====== GIVEN TEXT
Revision Date: April 2012
Third Edition

Scope and Target Population

This protocol will include recommendations for a risk assessment for falls in hospitalized patients, and will focus on the strategies and interventions required for the prevention of falls and eventual elimination of falls with injury in acute care settings. The target population is adult patients in an acute care setting.

Aims

  1. Eliminate all falls with injury through a falls prevention protocol in the acute care setting.
  2. Increase the percentage of patients who receive appropriate falls risk assessment and falls prevention interventions.

Clinical Highlights

  • Best practice results have only been achieved when there is significant organizational support for falls reduction across departments and disciplines.
  • Transparency of falls rates by sharing between hospital units, hospitals and hospital systems or public reporting has a positive effect on falls and injury reduction.
============
====== RECORD SET
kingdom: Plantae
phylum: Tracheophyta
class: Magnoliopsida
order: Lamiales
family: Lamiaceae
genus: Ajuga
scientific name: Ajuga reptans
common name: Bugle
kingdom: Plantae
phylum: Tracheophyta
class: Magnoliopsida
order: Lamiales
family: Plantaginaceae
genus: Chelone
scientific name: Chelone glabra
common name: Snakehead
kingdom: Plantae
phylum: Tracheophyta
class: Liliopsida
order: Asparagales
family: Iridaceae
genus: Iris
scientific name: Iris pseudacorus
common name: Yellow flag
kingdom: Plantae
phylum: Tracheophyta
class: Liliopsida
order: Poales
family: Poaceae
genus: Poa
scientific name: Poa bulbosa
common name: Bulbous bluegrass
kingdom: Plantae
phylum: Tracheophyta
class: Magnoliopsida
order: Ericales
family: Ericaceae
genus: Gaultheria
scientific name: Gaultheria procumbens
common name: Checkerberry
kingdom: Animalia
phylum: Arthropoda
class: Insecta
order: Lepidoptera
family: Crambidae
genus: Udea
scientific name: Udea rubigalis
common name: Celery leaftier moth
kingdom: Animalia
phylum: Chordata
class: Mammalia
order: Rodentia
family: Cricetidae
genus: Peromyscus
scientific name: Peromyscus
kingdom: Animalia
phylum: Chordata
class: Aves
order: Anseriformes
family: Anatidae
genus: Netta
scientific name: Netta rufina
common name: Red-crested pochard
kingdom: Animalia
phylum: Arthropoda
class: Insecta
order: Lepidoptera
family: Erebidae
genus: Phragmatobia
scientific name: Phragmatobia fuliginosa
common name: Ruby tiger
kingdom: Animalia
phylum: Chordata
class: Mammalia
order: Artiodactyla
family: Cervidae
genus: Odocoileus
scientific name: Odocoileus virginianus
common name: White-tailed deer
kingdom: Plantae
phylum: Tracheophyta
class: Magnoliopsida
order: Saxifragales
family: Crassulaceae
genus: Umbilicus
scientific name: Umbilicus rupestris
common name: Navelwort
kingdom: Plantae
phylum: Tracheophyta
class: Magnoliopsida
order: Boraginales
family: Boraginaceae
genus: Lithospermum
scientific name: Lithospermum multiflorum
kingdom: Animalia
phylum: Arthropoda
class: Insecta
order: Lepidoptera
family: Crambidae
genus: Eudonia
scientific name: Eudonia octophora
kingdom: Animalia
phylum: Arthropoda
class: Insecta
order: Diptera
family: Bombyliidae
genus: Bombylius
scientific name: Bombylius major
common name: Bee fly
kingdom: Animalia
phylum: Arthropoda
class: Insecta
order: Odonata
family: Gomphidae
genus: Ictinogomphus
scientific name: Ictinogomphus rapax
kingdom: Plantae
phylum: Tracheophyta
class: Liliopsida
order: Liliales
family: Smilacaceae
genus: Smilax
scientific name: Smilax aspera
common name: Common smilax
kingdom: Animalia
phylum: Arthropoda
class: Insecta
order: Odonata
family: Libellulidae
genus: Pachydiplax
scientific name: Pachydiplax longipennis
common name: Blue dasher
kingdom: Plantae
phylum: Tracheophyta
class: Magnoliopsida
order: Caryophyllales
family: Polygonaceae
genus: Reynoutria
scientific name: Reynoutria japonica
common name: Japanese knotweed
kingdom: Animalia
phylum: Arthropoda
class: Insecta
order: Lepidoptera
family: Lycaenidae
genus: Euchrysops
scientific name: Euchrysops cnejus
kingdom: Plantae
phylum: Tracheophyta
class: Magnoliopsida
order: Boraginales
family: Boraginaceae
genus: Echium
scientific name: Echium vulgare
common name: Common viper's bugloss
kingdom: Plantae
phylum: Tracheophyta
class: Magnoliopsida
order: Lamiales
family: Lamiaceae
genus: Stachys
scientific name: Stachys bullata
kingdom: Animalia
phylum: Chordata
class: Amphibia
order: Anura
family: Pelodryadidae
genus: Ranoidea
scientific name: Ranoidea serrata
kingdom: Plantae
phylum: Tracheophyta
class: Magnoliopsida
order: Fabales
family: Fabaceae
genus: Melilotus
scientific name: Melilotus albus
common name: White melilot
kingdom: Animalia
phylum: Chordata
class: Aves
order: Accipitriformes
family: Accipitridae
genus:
============
_TASK DESCRIPTION_
Reproduce the protocol text from "1. Eliminate all" to "falls prevention interventions.", renaming "falls prevention" to "fall prevention" throughout.

_RESPONSE_
1. Eliminate all falls with injury through a fall prevention protocol in the acute care setting.
  2. Increase the percentage of patients who receive appropriate falls risk assessment and fall prevention interventions.